Combining Weak Classifiers

40 Views Asked by At

In a binary classification problem, assume we have five classifiers with accuracies 0.4, 0.5, 0.6, 0.7, and 0.8. The errors of these individual classifiers are independent. What is a good decision function that involves combining the binary (+1, -1) outputs of each component classifier? Why?

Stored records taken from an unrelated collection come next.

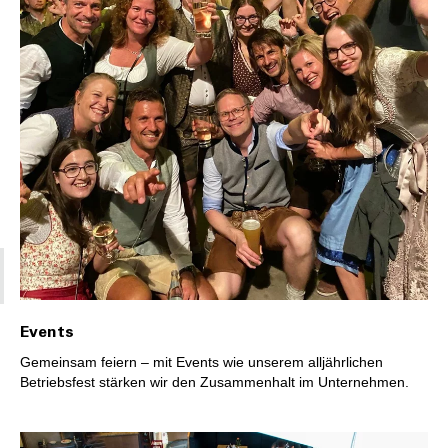
Events
Gemeinsam feiern – mit Events wie unserem alljährlichen
Betriebsfest stärken wir den Zusammenhalt im Unternehmen.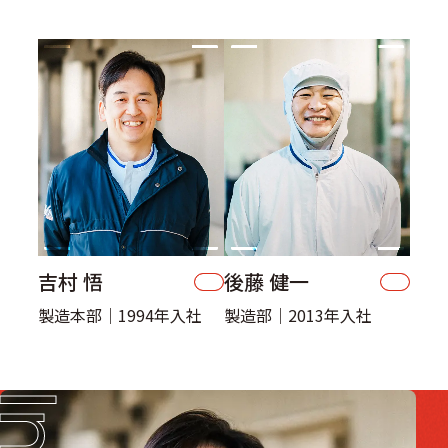
吉村 悟
後藤 健一
製造本部｜1994年入社
製造部｜2013年入社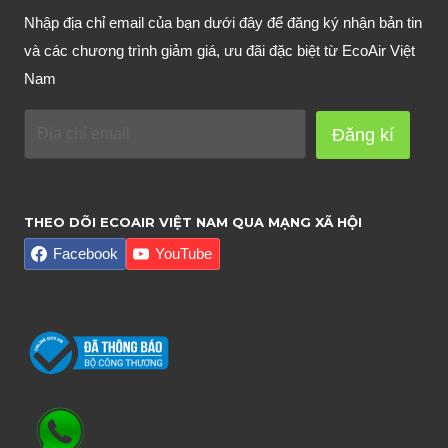
Nhập địa chỉ email của bạn dưới đây để đăng ký nhận bản tin
và các chương trình giảm giá, ưu đãi đặc biệt từ EcoAir Việt
Nam
Đăng kí
THEO DÕI ECOAIR VIỆT NAM QUA MẠNG XÃ HỘI
Facebook
YouTube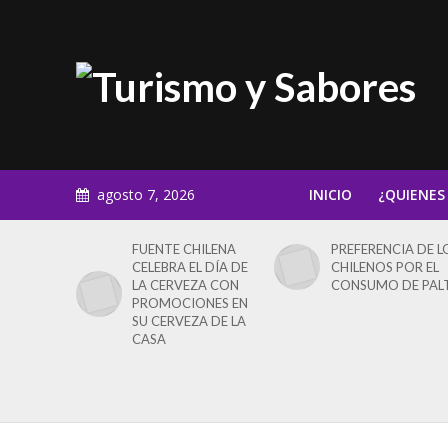
agosto 7, 2026
INICIO
¿QUIENES
FUENTE CHILENA
PREFERENCIA DE L
CELEBRA EL DÍA DE
CHILENOS POR EL
LA CERVEZA CON
CONSUMO DE PAL
PROMOCIONES EN
SU CERVEZA DE LA
CASA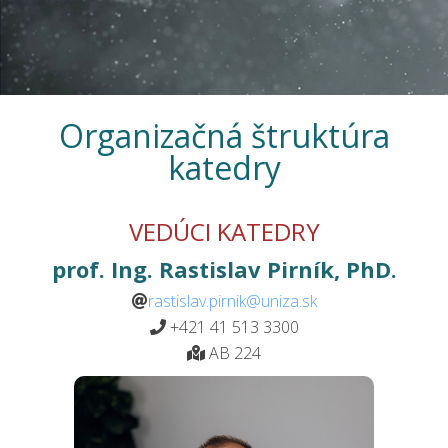
Organizačná štruktúra
katedry
VEDÚCI KATEDRY
prof. Ing. Rastislav Pirník, PhD.
rastislav.pirnik@uniza.sk
+421 41 513 3300
AB 224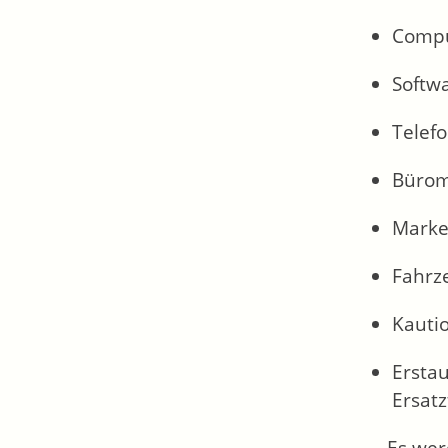
Compu
Softwa
Telefo
Bürom
Marke
Fahrz
Kauti
Ersta
Ersatz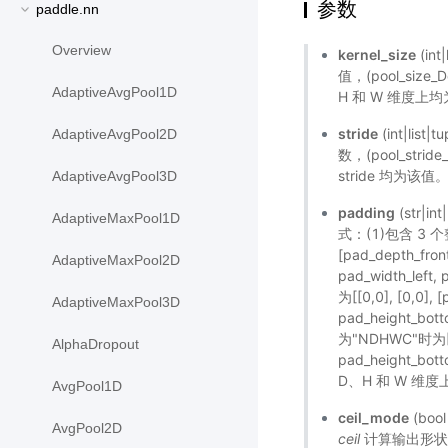
参数
paddle.nn
Overview
kernel_size
(i
值，(pool_size_
AdaptiveAvgPool1D
H 和 W 维度上均
stride
(int|l
AdaptiveAvgPool2D
数，(pool_stri
stride 均为该值。
AdaptiveAvgPool3D
padding
(str|
AdaptiveMaxPool1D
式：(1)包含 3 个整
[pad_depth_fron
AdaptiveMaxPool2D
pad_width_lef
为[[0,0], [0,0], 
AdaptiveMaxPool3D
pad_height_bott
为"NDHWC"时为[[0,
AlphaDropout
pad_height_bot
D、H 和 W 维
AvgPool1D
ceil_mode
(bo
AvgPool2D
ceil
计算输出形状的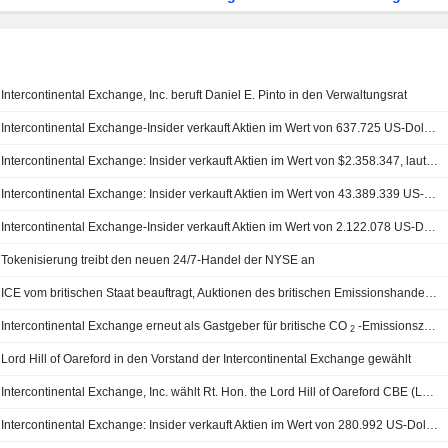
Intercontinental Exchange, Inc. beruft Daniel E. Pinto in den Verwaltungsrat
Intercontinental Exchange-Insider verkauft Aktien im Wert von 637.725 US-Dollar, laut aktueller SEC-Meldung
Intercontinental Exchange: Insider verkauft Aktien im Wert von $2.358.347, laut aktueller SEC-Meldung
Intercontinental Exchange: Insider verkauft Aktien im Wert von 43.389.339 US-Dollar laut aktueller SEC-Meldung
Intercontinental Exchange-Insider verkauft Aktien im Wert von 2.122.078 US-Dollar laut aktueller SEC-Meldung
Tokenisierung treibt den neuen 24/7-Handel der NYSE an
ICE vom britischen Staat beauftragt, Auktionen des britischen Emissionshandelssystems bis 2028 auszurichten
Intercontinental Exchange erneut als Gastgeber für britische CO
-Emissionszertifikate-Auktionen bestätigt
2
Lord Hill of Oareford in den Vorstand der Intercontinental Exchange gewählt
Intercontinental Exchange, Inc. wählt Rt. Hon. the Lord Hill of Oareford CBE (Lord Hill) zum neuen Direktor, Amtsantritt am 18. September 2025
Intercontinental Exchange: Insider verkauft Aktien im Wert von 280.992 US-Dollar, laut aktueller SEC-Meldung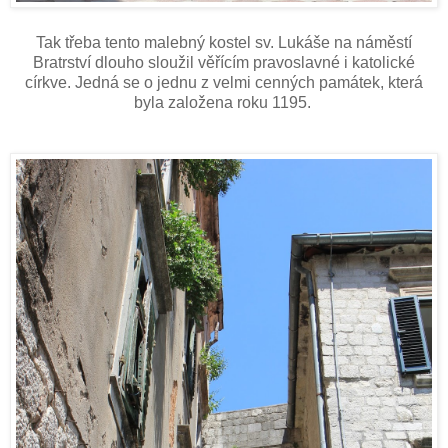
Tak třeba tento malebný kostel sv. Lukáše na náměstí
Bratrství dlouho sloužil věřícím pravoslavné i katolické
církve. Jedná se o jednu z velmi cenných památek, která
byla založena roku 1195.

Intuitively, my thinking is something like sign(-0.6w1 + 0.5w2 + 0.6w3 + 0.7w4 + 0.8w5) might work. How would I prove it is optimal to selecting the 0.8 accuracy classifier though? My issue is this... if w1, w2, and w3 agree then they can overrule w4 and w5 agreeing. But the probability of both w4 and w5 being incorrect is 0.3 * 0.2 = 0.06 is less than 0.4 * 0.5 * 0.4 = 0.08 (the other three being incorrect). If the probability of w4 and w5 being incorrect when they agree is less, shouldn't they not be overruled?

1

There are 1 best solutions below

0
On BEST ANSWER

Let $Y$ be the true value and $X_i$ the predictions of the five classifiers. Then Bayes gives $$ P(Y=y\mid X_i=x_i)= \frac{P(X_i=x_i\mid Y=y)P(Y=y)}{\sum_{y'}P(X_i=x_i\mid Y=y')P(Y=y')}.$$ Then we have $$ \frac{P(Y=1\mid X_i=x_i)}{P(Y=-1\mid X_i=x_i)}=\frac{P(X_i=x_i\mid Y=1)P(Y=1)}{P(X_i=x_i\mid Y=-1)P(Y=-1)}.$$

We should guess $Y=1$ when this is greater than $1,$ so when $$ P(X_i=x_i\mid Y=1) P(Y=1)>P(X_i=x_i\mid Y=-1)P(Y=-1).$$ If we assume flat priors, i.e. $P(Y=1)=P(Y=-1)=1/2,$ then we can cancel those factors. We have $$ P(X_1=1\mid Y=1)=p_1=0.4$$ and $$P(X_1=1\mid Y=-1) = 1-p_1.$$

So if, for example $X_1=1,$ $X_2=-1,$ $X_3=1,\ldots,$ we have $$ P(X_i=x_i\mid Y=1) = p_1(1-p_2)p_3\ldots\\P(X_i=x_i\mid Y=-1)= (1-p_1)p_2(1-p_3)\ldots,$$ so we want to predict $Y=1$ when $$ \frac{p_1}{1-p_1}\frac{1-p_2}{p_2}\frac{p_3}{1-p_3}\ldots > 1,$$ or, taking logs $$ \log\left(\frac{p_1}{1-p_1}\right) - \log\left(\frac{p_2}{1-p_2}\right)+\log\left(\frac{p_3}{1-p_3}\right)+\ldots > 0.$$

So, catching onto the pattern, you want your decision function to be $\operatorname{sign}(\sum_i w_i x_i)$ where $$ w_i = \log\left(\frac{p_i}{1-p_i}\right).$$ So, for instance, the weight of the best predictor here is $$ \log(0.8/0.2) = \log(4)\approx 1.386$$ and the weight of the worst one is $$ \log(0.4/0.6) \approx -0.405$$ (as you seem to have understood, you should assign a negative weight to a predictor that is wrong more often than not).